A un mese dalla morte di Hayden Panettiere, emergono nuovi elementi sull’inchiesta: gli investigatori valutano l’ipotesi che l’attrice abbia assunto una pillola di ossicodone contaminata con fentanyl, mentre la DEA indaga su un possibile fornitore di Los Angeles.
Hayden Panettiere, causa della morte da chiarire: sospetti su ossicodone tagliato con fentanyl
A quasi un mese dalla morte di Hayden Panettiere, l’attenzione degli investigatori si concentra su una possibile dose di ossicodone contaminata con fentanyl. L’attrice, 36 anni, era stata trovata priva di sensi il 16 agosto nell’appartamento di Greenville, in South Carolina, dove soggiornava temporaneamente. Secondo una ricostruzione riportata da TMZ e ripresa da Fanpage, Panettiere sarebbe arrivata il giorno precedente da Los Angeles insieme al compagno Brian Hickerson, portando con sé alcuni farmaci da prescrizione che sarebbero stati acquistati al di fuori dei canali legali.
La mattina successiva avrebbe assunto una compressa di ossicodone proveniente dal mercato nero e presumibilmente contenente fentanyl. Si tratta, però, di un’ipotesi che non ha ancora ricevuto conferme ufficiali: gli esiti degli esami tossicologici sono ancora attesi e saranno determinanti per stabilire con certezza la causa del decesso. L’autopsia non avrebbe invece evidenziato traumi tali da aver contribuito alla morte.

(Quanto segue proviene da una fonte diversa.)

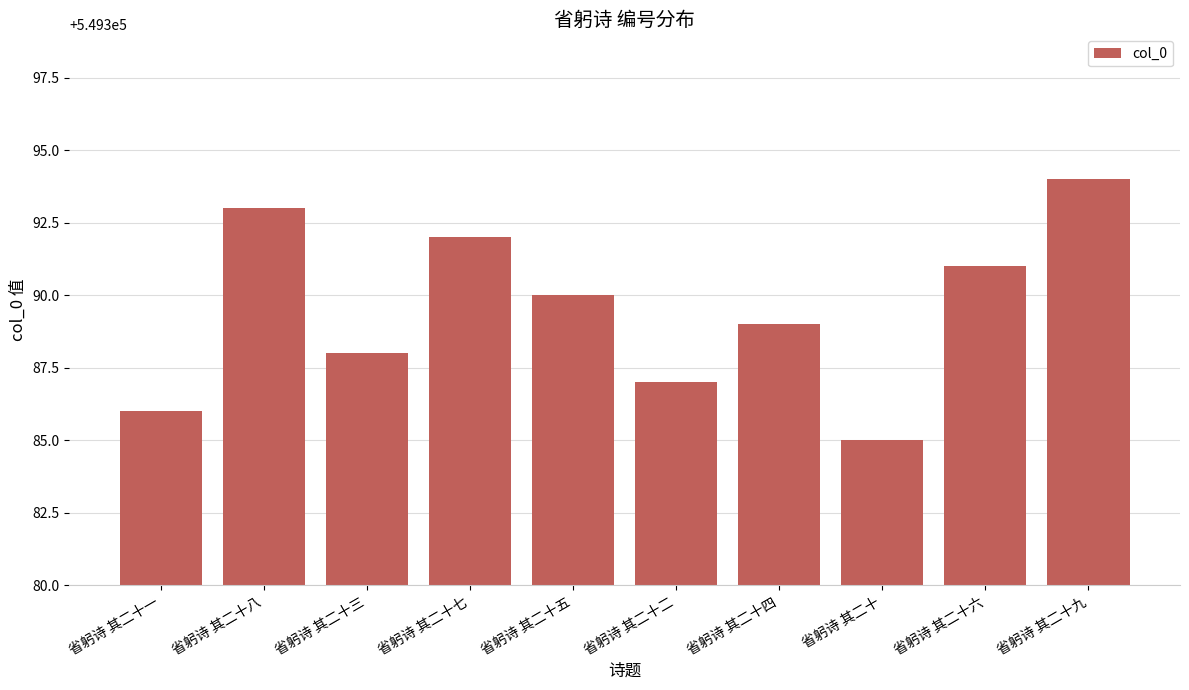

Is it true that the value at 省躬诗 其二十一 is 549386?

True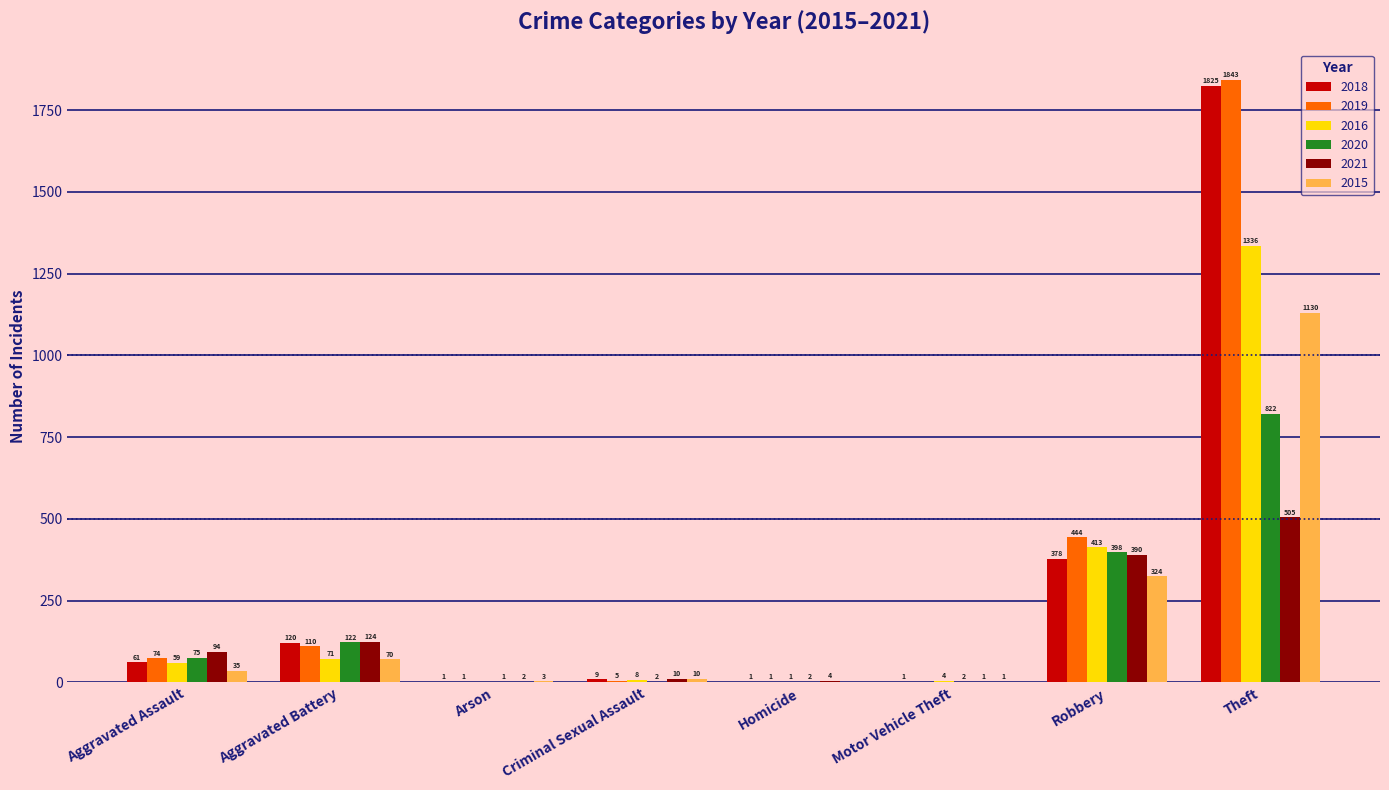

Is the value of 2019 at Arson greater than the value of 2020 at Aggravated Assault?

No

La chiamata ai soccorsi venne registrata alle 13:51. Hickerson avrebbe tentato di rianimare l’attrice anche attraverso la somministrazione di Narcan, medicinale utilizzato per contrastare gli effetti di un’overdose da oppioidi, ma ogni tentativo si rivelò inutile. All’arrivo dei sanitari, il compagno consegnò inoltre una busta contenente i farmaci appartenenti a Panettiere: proprio quelle confezioni potrebbero assumere un ruolo centrale se gli accertamenti dovessero individuare altre pillole contaminate.
Morte Hayden Panettiere: la DEA cerca il possibile fornitore a Los Angeles
L’inchiesta si è nel frattempo spostata anche in California, dove la Drug Enforcement Administration sta cercando di ricostruire la provenienza delle sostanze. Secondo le indiscrezioni investigative, Panettiere avrebbe avuto contatti con un fornitore di Los Angeles che le avrebbe procurato farmaci da prescrizione illegalmente. Al momento, tuttavia, nessuno risulta arrestato e resta da dimostrare il collegamento tra eventuali sostanze acquistate illegalmente e la morte dell’attrice.
Panettiere aveva raccontato pubblicamente negli anni le proprie difficoltà con dipendenze e alcol. Attrice fin da bambina, aveva raggiunto la popolarità internazionale con Heroes, nel ruolo di Claire Bennet, per poi interpretare Juliette Barnes in Nashville e prendere parte alla saga di Scream. Nel memoir This Is Me: A Reckoning, pubblicato pochi mesi prima della morte, aveva ripercorso la carriera iniziata precocemente, la maternità della figlia Kaya, nata dalla relazione con Wladimir Klitschko, e il dolore per la scomparsa del fratello Jansen, morto nel 2023 a 28 anni. Il libro raccontava anche un periodo di recupero personale: saranno ora i risultati tossicologici e gli sviluppi dell’indagine federale a chiarire cosa sia accaduto nelle ultime ore della sua vita.